■ **JOB ITEM**: Using the data below, copy every line that contains the word "Crypto".

[Saved data entries]

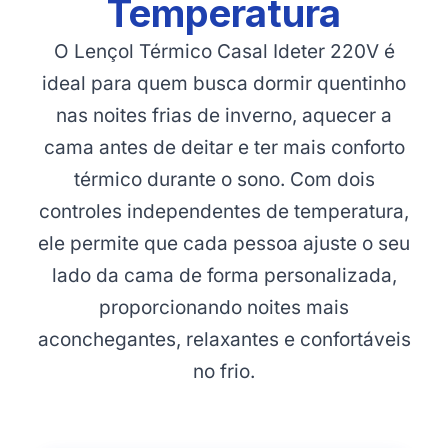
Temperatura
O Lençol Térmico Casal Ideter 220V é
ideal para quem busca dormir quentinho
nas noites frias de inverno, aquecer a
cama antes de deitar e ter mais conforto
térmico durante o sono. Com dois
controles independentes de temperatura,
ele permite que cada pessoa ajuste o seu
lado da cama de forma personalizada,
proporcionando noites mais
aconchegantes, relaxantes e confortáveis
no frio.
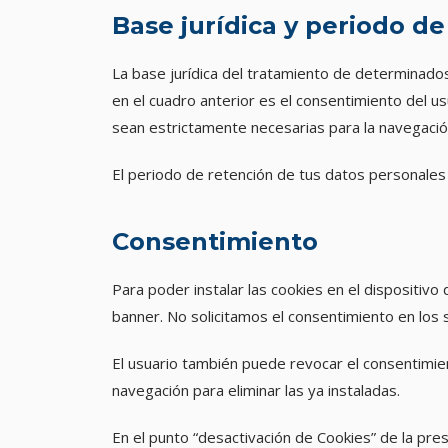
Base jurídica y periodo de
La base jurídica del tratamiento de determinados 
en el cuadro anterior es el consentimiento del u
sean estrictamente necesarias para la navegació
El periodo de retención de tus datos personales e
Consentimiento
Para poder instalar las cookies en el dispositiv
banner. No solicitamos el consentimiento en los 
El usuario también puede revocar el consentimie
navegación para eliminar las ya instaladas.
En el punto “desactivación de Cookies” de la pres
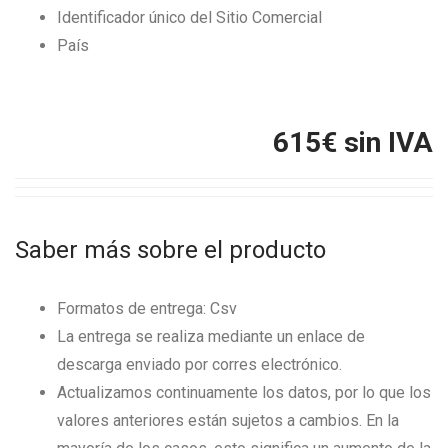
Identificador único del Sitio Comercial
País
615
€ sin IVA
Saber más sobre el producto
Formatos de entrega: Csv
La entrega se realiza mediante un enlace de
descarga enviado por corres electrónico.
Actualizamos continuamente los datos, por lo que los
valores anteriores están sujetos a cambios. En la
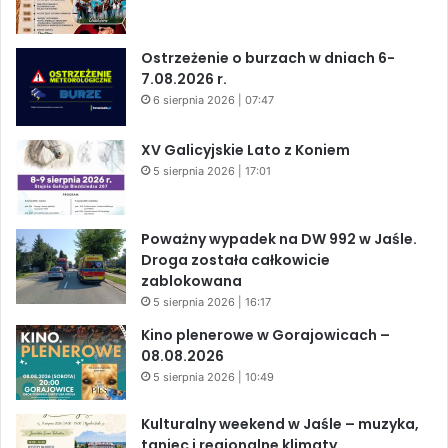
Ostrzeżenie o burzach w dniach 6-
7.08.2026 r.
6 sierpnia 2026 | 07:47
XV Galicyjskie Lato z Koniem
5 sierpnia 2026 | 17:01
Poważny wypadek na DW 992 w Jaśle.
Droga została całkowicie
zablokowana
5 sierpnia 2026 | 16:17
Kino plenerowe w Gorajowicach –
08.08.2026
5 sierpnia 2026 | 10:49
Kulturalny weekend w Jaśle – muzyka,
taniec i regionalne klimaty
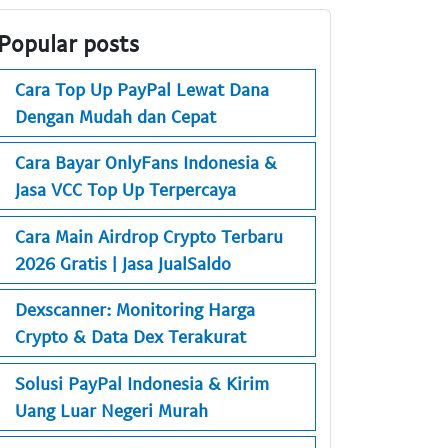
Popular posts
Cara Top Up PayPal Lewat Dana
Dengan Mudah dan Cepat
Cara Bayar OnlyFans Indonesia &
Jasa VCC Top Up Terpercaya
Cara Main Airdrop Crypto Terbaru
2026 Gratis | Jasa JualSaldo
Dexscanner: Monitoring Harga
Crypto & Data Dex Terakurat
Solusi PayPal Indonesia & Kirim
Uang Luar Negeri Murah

■ **FINISHED EXERCISE**:
Cara Main Airdrop Crypto Terbaru
Crypto & Data Dex Terakurat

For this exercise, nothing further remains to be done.